Soleil Noir Tenor arias by Biado, G Caccini, Monteverdi, J Peri, Rasi, etc Emiliano Gonzalez Toro (tenor); I Gemelli Naïve V5473 48:57 mins
Many vocal skills we now admire in opera were born in the early 17th century. These performances centre upon the techniques of the early solo singer-composers, wonderfully resurrected here by the ravishing and sometimes mercurial vocal wizardry of the Swiss-Chilean tenor Emiliano Gonzalez Toro – recently acclaimed for his interpretation of the title role in Monteverdi’s Orfeo.
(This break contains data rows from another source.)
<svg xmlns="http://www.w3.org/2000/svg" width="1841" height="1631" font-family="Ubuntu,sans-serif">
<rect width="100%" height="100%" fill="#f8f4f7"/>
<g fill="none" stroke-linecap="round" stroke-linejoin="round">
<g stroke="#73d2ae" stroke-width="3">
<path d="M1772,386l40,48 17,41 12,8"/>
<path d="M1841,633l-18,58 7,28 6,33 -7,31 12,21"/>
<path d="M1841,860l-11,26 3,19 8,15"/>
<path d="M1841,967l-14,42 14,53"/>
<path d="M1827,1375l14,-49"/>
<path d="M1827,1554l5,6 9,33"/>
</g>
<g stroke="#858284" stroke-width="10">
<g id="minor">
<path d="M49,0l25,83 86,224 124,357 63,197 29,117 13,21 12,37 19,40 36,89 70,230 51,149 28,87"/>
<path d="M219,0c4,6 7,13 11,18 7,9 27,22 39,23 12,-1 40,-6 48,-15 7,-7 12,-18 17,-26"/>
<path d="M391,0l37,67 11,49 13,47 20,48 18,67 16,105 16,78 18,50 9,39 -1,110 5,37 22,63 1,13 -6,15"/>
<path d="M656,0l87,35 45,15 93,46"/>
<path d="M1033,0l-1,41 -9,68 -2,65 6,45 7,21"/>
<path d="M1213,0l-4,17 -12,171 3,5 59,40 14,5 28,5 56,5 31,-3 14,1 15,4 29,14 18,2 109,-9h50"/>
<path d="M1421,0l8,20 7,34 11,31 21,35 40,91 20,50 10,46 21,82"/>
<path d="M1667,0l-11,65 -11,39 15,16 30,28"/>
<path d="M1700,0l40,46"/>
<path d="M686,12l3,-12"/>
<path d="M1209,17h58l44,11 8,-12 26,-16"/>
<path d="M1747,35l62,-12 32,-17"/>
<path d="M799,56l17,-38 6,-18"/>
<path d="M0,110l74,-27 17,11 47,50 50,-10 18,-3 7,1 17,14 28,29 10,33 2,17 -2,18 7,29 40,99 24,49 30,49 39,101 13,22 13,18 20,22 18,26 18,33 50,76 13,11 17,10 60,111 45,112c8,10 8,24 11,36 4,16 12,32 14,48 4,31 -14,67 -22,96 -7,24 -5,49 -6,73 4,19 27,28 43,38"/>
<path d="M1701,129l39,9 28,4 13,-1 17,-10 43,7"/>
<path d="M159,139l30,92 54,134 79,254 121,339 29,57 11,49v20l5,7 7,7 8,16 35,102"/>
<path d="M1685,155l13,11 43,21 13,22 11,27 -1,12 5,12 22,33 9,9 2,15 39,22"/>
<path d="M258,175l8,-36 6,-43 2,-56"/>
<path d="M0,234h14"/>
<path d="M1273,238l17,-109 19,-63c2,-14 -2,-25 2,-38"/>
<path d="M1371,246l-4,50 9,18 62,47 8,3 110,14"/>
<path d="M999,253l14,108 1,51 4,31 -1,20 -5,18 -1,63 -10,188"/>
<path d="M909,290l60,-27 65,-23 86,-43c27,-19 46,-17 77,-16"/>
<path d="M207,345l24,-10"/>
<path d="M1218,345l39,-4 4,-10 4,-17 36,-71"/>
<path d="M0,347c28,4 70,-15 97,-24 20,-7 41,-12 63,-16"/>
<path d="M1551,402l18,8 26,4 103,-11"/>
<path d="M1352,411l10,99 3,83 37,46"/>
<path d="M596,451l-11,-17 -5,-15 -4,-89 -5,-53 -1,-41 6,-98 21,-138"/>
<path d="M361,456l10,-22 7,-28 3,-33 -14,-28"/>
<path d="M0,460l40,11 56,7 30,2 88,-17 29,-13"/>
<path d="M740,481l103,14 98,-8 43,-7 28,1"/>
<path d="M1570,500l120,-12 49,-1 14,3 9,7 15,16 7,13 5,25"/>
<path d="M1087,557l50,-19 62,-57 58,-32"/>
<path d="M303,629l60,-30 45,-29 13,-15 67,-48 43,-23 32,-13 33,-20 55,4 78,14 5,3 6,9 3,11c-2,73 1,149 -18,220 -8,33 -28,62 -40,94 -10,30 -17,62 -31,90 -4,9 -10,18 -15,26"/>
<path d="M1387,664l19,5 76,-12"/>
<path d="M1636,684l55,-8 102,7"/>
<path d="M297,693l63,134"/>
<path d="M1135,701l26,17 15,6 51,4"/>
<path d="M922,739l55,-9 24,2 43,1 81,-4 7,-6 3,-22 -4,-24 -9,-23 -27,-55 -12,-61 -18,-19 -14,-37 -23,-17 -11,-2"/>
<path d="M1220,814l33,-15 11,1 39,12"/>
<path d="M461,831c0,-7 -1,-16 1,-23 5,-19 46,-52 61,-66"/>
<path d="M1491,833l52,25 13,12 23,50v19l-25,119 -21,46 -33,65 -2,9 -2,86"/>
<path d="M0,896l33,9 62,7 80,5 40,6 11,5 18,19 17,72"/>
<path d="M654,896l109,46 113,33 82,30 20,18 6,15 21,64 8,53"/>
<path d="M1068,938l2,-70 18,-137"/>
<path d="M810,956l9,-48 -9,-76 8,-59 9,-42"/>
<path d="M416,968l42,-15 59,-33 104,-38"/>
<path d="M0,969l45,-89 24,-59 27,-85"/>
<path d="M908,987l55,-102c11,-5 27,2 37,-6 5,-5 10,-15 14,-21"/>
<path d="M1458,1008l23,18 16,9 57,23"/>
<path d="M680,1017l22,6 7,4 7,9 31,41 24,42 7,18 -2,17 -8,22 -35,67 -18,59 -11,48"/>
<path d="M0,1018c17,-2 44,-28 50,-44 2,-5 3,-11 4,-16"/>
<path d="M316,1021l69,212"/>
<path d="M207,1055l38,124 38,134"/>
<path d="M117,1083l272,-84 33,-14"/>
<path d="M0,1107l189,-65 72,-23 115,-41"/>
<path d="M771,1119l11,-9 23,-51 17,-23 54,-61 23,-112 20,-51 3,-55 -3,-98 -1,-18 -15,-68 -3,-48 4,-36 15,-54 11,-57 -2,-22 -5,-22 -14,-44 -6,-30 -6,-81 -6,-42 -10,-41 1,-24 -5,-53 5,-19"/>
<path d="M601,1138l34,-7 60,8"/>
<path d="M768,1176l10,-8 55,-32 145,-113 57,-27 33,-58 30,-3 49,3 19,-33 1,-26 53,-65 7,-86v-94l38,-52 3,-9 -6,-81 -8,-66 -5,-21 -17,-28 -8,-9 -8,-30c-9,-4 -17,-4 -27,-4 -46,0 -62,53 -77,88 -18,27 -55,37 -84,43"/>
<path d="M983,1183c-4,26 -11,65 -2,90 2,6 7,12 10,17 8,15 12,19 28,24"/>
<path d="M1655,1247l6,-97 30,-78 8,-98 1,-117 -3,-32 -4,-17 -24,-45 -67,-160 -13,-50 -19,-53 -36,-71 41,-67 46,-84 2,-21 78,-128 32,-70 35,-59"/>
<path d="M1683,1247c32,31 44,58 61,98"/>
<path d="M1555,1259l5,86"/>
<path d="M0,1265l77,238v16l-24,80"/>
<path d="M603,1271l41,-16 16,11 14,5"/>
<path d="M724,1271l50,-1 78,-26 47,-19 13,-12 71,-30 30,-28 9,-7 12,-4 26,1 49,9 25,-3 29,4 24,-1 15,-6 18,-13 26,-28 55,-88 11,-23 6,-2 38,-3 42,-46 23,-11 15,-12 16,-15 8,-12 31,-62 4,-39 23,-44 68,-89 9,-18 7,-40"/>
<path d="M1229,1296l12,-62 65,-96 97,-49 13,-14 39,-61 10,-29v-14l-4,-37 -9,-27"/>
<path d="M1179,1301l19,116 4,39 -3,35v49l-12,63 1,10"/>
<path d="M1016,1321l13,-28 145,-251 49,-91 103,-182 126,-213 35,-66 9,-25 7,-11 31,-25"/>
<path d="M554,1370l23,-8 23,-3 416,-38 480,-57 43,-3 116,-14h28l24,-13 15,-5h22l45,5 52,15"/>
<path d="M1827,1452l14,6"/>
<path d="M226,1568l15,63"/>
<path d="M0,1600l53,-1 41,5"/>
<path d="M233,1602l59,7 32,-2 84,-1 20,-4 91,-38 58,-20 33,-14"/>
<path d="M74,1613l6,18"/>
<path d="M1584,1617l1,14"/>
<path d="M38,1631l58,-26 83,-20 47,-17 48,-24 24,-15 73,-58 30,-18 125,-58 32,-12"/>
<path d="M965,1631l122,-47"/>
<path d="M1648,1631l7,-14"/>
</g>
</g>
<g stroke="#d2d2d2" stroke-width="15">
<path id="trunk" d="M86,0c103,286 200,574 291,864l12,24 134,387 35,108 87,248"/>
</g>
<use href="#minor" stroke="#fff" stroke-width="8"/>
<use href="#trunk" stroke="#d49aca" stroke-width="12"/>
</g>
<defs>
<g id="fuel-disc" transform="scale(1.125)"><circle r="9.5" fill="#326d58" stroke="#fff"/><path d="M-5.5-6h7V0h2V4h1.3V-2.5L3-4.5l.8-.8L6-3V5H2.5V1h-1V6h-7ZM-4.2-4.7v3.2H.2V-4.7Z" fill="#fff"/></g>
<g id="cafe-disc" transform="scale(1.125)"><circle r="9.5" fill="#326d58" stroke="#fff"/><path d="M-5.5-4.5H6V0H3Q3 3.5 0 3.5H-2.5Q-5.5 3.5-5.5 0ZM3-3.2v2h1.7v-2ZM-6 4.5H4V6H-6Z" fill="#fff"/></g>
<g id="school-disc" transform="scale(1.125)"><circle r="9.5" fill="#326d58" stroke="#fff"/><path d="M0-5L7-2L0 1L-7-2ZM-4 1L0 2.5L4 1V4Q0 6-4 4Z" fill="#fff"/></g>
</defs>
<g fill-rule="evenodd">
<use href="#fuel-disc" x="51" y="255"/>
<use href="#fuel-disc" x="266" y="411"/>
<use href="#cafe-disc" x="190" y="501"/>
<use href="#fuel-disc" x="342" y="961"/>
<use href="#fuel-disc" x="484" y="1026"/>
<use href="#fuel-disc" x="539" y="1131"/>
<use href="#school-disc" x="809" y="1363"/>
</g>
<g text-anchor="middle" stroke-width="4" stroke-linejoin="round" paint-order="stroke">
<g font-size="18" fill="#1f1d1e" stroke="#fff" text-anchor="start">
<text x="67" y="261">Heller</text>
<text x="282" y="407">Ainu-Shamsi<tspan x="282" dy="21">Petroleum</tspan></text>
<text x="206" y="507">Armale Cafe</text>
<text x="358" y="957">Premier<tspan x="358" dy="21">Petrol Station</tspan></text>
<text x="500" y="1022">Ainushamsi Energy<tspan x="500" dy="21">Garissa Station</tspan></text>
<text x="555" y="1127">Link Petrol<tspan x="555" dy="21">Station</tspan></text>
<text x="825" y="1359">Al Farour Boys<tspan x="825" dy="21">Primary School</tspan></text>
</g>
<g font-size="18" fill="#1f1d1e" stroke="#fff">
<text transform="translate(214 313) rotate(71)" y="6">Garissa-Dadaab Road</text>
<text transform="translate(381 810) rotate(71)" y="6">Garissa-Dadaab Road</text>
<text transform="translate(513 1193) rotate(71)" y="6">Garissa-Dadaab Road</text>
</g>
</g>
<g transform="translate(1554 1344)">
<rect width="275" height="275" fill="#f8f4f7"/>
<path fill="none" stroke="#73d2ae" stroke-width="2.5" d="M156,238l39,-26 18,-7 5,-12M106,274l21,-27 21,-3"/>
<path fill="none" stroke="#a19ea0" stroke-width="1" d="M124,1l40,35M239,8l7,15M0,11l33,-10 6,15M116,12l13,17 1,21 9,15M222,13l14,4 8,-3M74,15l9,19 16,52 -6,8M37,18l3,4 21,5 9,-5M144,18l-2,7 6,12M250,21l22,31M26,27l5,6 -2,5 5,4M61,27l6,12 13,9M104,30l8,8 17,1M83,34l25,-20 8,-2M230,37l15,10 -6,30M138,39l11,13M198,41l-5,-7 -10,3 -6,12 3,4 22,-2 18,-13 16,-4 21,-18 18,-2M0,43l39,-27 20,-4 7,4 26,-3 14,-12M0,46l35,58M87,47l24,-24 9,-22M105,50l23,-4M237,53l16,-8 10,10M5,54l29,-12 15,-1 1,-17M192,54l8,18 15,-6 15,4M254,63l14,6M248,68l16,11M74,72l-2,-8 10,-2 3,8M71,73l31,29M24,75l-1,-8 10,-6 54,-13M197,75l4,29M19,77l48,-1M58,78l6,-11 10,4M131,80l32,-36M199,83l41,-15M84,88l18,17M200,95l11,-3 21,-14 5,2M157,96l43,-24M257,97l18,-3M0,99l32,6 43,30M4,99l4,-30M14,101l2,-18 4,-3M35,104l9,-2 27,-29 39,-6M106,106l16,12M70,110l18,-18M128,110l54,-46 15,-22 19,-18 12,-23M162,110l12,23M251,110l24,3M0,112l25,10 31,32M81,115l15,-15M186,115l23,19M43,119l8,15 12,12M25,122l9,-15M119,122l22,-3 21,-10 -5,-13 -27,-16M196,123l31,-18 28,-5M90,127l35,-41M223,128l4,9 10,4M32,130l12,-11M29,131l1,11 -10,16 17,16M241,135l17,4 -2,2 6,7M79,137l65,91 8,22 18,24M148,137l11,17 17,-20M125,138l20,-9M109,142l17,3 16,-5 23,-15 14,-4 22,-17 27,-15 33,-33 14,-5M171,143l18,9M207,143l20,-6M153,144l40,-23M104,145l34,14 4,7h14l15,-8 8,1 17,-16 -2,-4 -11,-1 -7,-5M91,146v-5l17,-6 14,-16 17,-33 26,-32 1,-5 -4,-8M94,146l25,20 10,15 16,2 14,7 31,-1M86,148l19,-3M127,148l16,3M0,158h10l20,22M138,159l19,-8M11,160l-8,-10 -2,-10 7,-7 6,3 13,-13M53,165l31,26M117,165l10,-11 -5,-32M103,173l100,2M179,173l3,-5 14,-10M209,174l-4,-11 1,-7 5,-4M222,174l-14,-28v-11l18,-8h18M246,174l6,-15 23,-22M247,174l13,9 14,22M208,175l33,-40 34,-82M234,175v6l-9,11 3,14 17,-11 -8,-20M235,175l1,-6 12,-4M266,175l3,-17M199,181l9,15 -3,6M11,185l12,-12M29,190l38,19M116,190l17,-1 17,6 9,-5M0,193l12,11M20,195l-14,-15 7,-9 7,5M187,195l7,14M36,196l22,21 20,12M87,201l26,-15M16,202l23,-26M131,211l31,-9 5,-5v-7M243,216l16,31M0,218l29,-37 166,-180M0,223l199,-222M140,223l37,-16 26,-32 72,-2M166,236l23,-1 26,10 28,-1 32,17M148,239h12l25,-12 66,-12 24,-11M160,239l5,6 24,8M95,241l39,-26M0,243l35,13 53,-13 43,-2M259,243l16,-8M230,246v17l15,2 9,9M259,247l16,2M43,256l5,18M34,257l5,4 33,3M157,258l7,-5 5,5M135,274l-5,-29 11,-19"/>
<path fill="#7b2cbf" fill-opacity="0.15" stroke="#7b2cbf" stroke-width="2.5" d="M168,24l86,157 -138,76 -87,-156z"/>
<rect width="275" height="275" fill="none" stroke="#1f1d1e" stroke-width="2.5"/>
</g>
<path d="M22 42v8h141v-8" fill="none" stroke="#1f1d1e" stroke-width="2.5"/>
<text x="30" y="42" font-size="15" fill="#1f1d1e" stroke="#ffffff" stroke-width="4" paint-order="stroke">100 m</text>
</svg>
The first singer in that role was Francesco Rasi, and seven of his own songs appear on this disc. Toro gives us the full helter-skelter style of dashing roulades found in Rasi’s ‘Indarno Febo’, and in many of the other songs he is supported by Thomas Dunford’s witty and sometimes darkly inventive accompaniments on the theorbo. Most of these pieces have their vocal decorations written in, but a relatively plain melody like Caccini’s ‘Amarilli’ could (according to Caccini’s own instructions) have benefitted from rather more improvised ornamentation in some of its sections. In Sigismondo d’India’s ‘Amico, hai vinto’ we have a setting of the death scene between Tancredi and Clorina (from a poetic epic by Tasso) which combines narrative, description and direct dialogue, and requires a bit more distinction between the different ‘voicings’ than we get here. That said, exceptional musicianship abounds, notably in the sensitive, varied exchanges between voice and accompaniment in ‘Un di soletto’ by Peri (a very good composer), and in the magnificently stylish exuberance of Monteverdi’s ‘Qual sguardo’.